DATA EXTRACTS
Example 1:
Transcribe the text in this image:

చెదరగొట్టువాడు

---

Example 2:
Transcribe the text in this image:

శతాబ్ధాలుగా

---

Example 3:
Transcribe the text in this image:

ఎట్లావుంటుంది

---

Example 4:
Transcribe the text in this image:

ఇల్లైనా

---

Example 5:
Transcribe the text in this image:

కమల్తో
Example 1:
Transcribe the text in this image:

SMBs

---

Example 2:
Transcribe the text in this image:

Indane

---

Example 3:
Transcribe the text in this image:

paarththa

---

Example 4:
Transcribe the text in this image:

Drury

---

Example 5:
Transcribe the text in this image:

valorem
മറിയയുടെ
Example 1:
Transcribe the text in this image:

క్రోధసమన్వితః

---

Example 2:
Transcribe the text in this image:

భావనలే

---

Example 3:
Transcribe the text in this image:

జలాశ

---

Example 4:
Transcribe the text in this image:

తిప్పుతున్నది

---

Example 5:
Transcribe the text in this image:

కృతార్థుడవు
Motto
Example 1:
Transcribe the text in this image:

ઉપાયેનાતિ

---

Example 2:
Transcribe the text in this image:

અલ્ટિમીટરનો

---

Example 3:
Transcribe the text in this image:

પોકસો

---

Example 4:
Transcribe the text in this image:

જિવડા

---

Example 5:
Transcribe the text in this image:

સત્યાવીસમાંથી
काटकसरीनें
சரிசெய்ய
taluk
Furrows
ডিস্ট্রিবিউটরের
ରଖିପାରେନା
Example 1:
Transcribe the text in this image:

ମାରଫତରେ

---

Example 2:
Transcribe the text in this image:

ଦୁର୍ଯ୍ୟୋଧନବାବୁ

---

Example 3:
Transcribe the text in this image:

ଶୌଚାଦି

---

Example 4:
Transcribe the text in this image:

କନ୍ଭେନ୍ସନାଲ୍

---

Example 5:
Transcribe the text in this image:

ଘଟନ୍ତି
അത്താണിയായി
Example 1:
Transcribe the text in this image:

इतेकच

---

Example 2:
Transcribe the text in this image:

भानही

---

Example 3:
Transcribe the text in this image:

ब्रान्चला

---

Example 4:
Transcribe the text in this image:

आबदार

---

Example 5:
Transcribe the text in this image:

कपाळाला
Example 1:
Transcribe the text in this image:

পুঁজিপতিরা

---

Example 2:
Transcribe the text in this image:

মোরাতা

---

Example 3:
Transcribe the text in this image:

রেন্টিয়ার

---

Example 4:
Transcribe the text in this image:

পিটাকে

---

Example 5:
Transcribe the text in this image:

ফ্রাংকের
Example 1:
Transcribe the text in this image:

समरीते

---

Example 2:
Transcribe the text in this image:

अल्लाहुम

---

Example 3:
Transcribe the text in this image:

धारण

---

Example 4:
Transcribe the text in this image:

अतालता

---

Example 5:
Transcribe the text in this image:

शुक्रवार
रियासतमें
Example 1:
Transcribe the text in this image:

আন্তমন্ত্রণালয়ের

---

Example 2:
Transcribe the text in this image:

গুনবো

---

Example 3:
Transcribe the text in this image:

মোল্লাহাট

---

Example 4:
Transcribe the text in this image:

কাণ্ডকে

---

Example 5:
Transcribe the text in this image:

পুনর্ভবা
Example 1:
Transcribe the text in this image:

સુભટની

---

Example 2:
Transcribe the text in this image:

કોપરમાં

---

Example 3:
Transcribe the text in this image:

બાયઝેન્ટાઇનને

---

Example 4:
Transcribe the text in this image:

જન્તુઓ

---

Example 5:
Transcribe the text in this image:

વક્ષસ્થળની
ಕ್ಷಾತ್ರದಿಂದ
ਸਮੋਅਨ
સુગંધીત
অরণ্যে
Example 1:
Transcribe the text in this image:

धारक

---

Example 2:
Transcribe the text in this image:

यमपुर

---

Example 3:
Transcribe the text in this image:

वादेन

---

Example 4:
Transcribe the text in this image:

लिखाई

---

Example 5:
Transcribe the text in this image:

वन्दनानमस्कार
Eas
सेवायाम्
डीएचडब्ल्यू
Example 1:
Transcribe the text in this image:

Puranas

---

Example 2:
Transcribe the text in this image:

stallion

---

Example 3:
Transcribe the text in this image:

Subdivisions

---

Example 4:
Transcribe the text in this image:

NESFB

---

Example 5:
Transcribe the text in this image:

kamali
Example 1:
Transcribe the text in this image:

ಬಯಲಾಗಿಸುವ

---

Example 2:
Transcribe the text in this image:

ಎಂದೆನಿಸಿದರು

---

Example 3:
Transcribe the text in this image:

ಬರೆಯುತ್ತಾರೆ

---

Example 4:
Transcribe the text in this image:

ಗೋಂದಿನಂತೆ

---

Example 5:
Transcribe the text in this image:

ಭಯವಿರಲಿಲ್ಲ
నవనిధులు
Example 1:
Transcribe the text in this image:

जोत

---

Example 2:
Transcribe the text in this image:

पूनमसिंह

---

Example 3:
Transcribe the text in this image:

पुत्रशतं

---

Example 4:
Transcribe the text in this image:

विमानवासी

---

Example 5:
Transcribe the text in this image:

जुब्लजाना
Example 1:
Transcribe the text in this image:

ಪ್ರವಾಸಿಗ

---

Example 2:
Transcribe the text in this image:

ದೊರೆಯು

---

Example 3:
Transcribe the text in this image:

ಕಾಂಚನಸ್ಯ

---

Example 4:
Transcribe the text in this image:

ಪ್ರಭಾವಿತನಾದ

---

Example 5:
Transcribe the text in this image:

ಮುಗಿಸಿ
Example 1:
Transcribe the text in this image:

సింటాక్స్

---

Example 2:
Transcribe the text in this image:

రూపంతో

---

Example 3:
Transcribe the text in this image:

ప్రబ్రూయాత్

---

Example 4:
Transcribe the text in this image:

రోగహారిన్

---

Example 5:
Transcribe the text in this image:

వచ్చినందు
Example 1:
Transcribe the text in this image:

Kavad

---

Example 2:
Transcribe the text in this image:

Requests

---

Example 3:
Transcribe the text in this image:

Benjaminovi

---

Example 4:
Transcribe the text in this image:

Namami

ABOUT THIS TASK
Whatever appears in the listing should be copied exactly and completely.

RESPONSE AREA
Example 1:
Transcribe the text in this image:

చెదరగొట్టువాడు

---

Example 2:
Transcribe the text in this image:

శతాబ్ధాలుగా

---

Example 3:
Transcribe the text in this image:

ఎట్లావుంటుంది

---

Example 4:
Transcribe the text in this image:

ఇల్లైనా

---

Example 5:
Transcribe the text in this image:

కమల్తో
Example 1:
Transcribe the text in this image:

SMBs

---

Example 2:
Transcribe the text in this image:

Indane

---

Example 3:
Transcribe the text in this image:

paarththa

---

Example 4:
Transcribe the text in this image:

Drury

---

Example 5:
Transcribe the text in this image:

valorem
മറിയയുടെ
Example 1:
Transcribe the text in this image:

క్రోధసమన్వితః

---

Example 2:
Transcribe the text in this image:

భావనలే

---

Example 3:
Transcribe the text in this image:

జలాశ

---

Example 4:
Transcribe the text in this image:

తిప్పుతున్నది

---

Example 5:
Transcribe the text in this image:

కృతార్థుడవు
Motto
Example 1:
Transcribe the text in this image:

ઉપાયેનાતિ

---

Example 2:
Transcribe the text in this image:

અલ્ટિમીટરનો

---

Example 3:
Transcribe the text in this image:

પોકસો

---

Example 4:
Transcribe the text in this image:

જિવડા

---

Example 5:
Transcribe the text in this image:

સત્યાવીસમાંથી
काटकसरीनें
சரிசெய்ய
taluk
Furrows
ডিস্ট্রিবিউটরের
ରଖିପାରେନା
Example 1:
Transcribe the text in this image:

ମାରଫତରେ

---

Example 2:
Transcribe the text in this image:

ଦୁର୍ଯ୍ୟୋଧନବାବୁ

---

Example 3:
Transcribe the text in this image:

ଶୌଚାଦି

---

Example 4:
Transcribe the text in this image:

କନ୍ଭେନ୍ସନାଲ୍

---

Example 5:
Transcribe the text in this image:

ଘଟନ୍ତି
അത്താണിയായി
Example 1:
Transcribe the text in this image:

इतेकच

---

Example 2:
Transcribe the text in this image:

भानही

---

Example 3:
Transcribe the text in this image:

ब्रान्चला

---

Example 4:
Transcribe the text in this image:

आबदार

---

Example 5:
Transcribe the text in this image:

कपाळाला
Example 1:
Transcribe the text in this image:

পুঁজিপতিরা

---

Example 2:
Transcribe the text in this image:

মোরাতা

---

Example 3:
Transcribe the text in this image:

রেন্টিয়ার

---

Example 4:
Transcribe the text in this image:

পিটাকে

---

Example 5:
Transcribe the text in this image:

ফ্রাংকের
Example 1:
Transcribe the text in this image:

समरीते

---

Example 2:
Transcribe the text in this image:

अल्लाहुम

---

Example 3:
Transcribe the text in this image:

धारण

---

Example 4:
Transcribe the text in this image:

अतालता

---

Example 5:
Transcribe the text in this image:

शुक्रवार
रियासतमें
Example 1:
Transcribe the text in this image:

আন্তমন্ত্রণালয়ের

---

Example 2:
Transcribe the text in this image:

গুনবো

---

Example 3:
Transcribe the text in this image:

মোল্লাহাট

---

Example 4:
Transcribe the text in this image:

কাণ্ডকে

---

Example 5:
Transcribe the text in this image:

পুনর্ভবা
Example 1:
Transcribe the text in this image:

સુભટની

---

Example 2:
Transcribe the text in this image:

કોપરમાં

---

Example 3:
Transcribe the text in this image:

બાયઝેન્ટાઇનને

---

Example 4:
Transcribe the text in this image:

જન્તુઓ

---

Example 5:
Transcribe the text in this image:

વક્ષસ્થળની
ಕ್ಷಾತ್ರದಿಂದ
ਸਮੋਅਨ
સુગંધીત
অরণ্যে
Example 1:
Transcribe the text in this image:

धारक

---

Example 2:
Transcribe the text in this image:

यमपुर

---

Example 3:
Transcribe the text in this image:

वादेन

---

Example 4:
Transcribe the text in this image:

लिखाई

---

Example 5:
Transcribe the text in this image:

वन्दनानमस्कार
Eas
सेवायाम्
डीएचडब्ल्यू
Example 1:
Transcribe the text in this image:

Puranas

---

Example 2:
Transcribe the text in this image:

stallion

---

Example 3:
Transcribe the text in this image:

Subdivisions

---

Example 4:
Transcribe the text in this image:

NESFB

---

Example 5:
Transcribe the text in this image:

kamali
Example 1:
Transcribe the text in this image:

ಬಯಲಾಗಿಸುವ

---

Example 2:
Transcribe the text in this image:

ಎಂದೆನಿಸಿದರು

---

Example 3:
Transcribe the text in this image:

ಬರೆಯುತ್ತಾರೆ

---

Example 4:
Transcribe the text in this image:

ಗೋಂದಿನಂತೆ

---

Example 5:
Transcribe the text in this image:

ಭಯವಿರಲಿಲ್ಲ
నవనిధులు
Example 1:
Transcribe the text in this image:

जोत

---

Example 2:
Transcribe the text in this image:

पूनमसिंह

---

Example 3:
Transcribe the text in this image:

पुत्रशतं

---

Example 4:
Transcribe the text in this image:

विमानवासी

---

Example 5:
Transcribe the text in this image:

जुब्लजाना
Example 1:
Transcribe the text in this image:

ಪ್ರವಾಸಿಗ

---

Example 2:
Transcribe the text in this image:

ದೊರೆಯು

---

Example 3:
Transcribe the text in this image:

ಕಾಂಚನಸ್ಯ

---

Example 4:
Transcribe the text in this image:

ಪ್ರಭಾವಿತನಾದ

---

Example 5:
Transcribe the text in this image:

ಮುಗಿಸಿ
Example 1:
Transcribe the text in this image:

సింటాక్స్

---

Example 2:
Transcribe the text in this image:

రూపంతో

---

Example 3:
Transcribe the text in this image:

ప్రబ్రూయాత్

---

Example 4:
Transcribe the text in this image:

రోగహారిన్

---

Example 5:
Transcribe the text in this image:

వచ్చినందు
Example 1:
Transcribe the text in this image:

Kavad

---

Example 2:
Transcribe the text in this image:

Requests

---

Example 3:
Transcribe the text in this image:

Benjaminovi

---

Example 4:
Transcribe the text in this image:

Namami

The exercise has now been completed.